Problem set:
1. Answer these questions using the text on merging tuples into a dictionary:
(a) What reputation figure appears at the very top?
(b) Which dictionary method does the reply say comes in handy for cases like this?
(c) How many views are listed?
2. Reproduce word for word everything in the text on merging tuples into a dictionary, from "Reputation: 703" down to "t = dict(zip(set(t[0]),t[1]))".

Source document:
------------------------------------------------

Reputation: 703
I realize this is a basic question but I cannot get this to work. I have the following tuple:
t = (('apple', 'banana'), ('apple', 'carrot'), ('banana', 'carrot'))
I want the first item within every tuple in t
to be unique, and to merge the second item of every duplicate together into a dictionary.
t = {('apple': 'banana', 'carrot'), ('banana': 'carrot')}
Not surprisingly, this doesn't work:
t = dict(zip(set(t[0]),t[1]))
This is the result:
{'apple': 'apple', 'banana': 'carrot'}
Upvotes: 0
Views: 257
Reputation: 4616
the setdefault
method of dicts come in handy for cases like this:
t = (('apple', 'banana'), ('apple', 'carrot'), ('banana', 'carrot'))

------------------------------------------------

Given data:
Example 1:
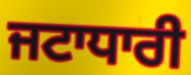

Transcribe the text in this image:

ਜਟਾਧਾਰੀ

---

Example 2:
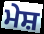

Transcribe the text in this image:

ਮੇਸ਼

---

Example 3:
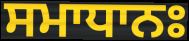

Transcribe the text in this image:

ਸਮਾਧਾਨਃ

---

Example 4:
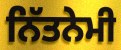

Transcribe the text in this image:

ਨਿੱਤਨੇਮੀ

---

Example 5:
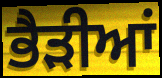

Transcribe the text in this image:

------------------------------------------------

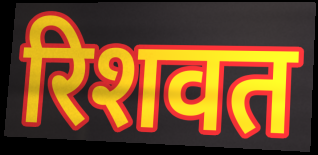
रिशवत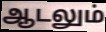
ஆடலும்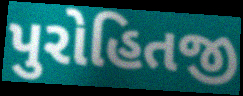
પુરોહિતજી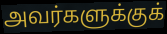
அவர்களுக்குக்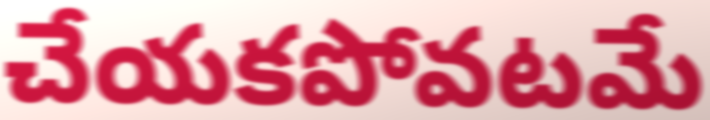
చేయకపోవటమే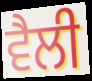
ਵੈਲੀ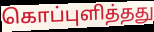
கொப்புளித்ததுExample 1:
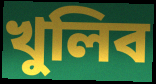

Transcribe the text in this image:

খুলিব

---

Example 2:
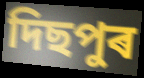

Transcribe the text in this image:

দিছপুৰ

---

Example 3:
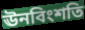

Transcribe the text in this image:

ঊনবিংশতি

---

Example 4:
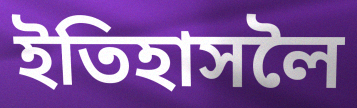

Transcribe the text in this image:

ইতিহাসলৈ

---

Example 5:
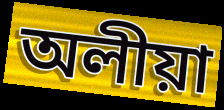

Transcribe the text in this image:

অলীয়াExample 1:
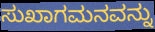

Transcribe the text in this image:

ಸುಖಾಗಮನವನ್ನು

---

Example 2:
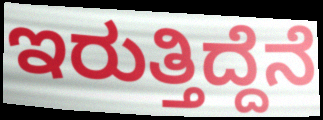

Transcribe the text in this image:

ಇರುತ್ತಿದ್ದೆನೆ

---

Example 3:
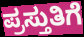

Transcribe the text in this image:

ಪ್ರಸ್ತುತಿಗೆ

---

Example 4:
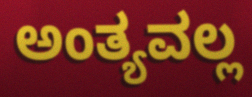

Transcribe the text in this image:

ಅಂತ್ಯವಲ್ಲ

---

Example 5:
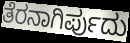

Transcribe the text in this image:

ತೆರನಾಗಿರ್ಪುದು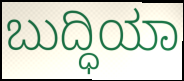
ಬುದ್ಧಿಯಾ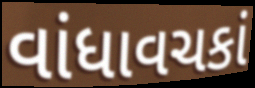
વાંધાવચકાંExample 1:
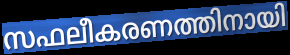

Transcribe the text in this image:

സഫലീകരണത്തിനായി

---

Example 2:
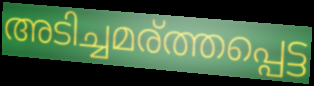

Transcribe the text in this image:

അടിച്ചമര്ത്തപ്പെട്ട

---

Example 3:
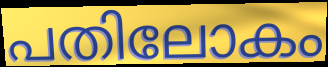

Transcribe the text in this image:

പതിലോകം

------------------------------------------------

Per-task outputs:
1.
(a) 703
(b) setdefault
(c) 257

2.
Reputation: 703
I realize this is a basic question but I cannot get this to work. I have the following tuple:
t = (('apple', 'banana'), ('apple', 'carrot'), ('banana', 'carrot'))
I want the first item within every tuple in t
to be unique, and to merge the second item of every duplicate together into a dictionary.
t = {('apple': 'banana', 'carrot'), ('banana': 'carrot')}
Not surprisingly, this doesn't work:
t = dict(zip(set(t[0]),t[1]))